[GIVEN INFORMATION Boundary: Start]
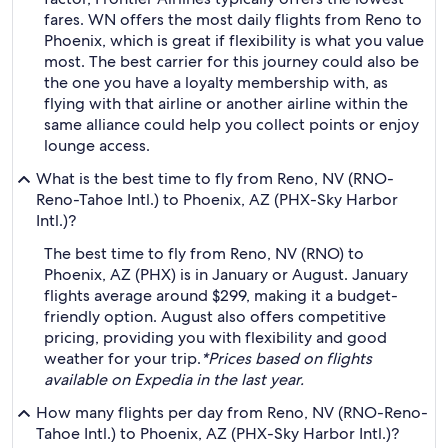
fares. WN offers the most daily flights from Reno to
Phoenix, which is great if flexibility is what you value
most. The best carrier for this journey could also be
the one you have a loyalty membership with, as
flying with that airline or another airline within the
same alliance could help you collect points or enjoy
lounge access.
What is the best time to fly from Reno, NV (RNO-
Reno-Tahoe Intl.) to Phoenix, AZ (PHX-Sky Harbor
Intl.)?
The best time to fly from Reno, NV (RNO) to
Phoenix, AZ (PHX) is in January or August. January
flights average around $299, making it a budget-
friendly option. August also offers competitive
pricing, providing you with flexibility and good
weather for your trip.
*Prices based on flights
available on Expedia in the last year.
How many flights per day from Reno, NV (RNO-Reno-
Tahoe Intl.) to Phoenix, AZ (PHX-Sky Harbor Intl.)?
[GIVEN INFORMATION Boundary: End]
§ PROMPT: Starting at the line in the records above that contains "friendly option. August", output every line up to and including the last one, with nothing added.

§ THE COMPLETED TASK:
friendly option. August also offers competitive
pricing, providing you with flexibility and good
weather for your trip.
*Prices based on flights
available on Expedia in the last year.
How many flights per day from Reno, NV (RNO-Reno-
Tahoe Intl.) to Phoenix, AZ (PHX-Sky Harbor Intl.)?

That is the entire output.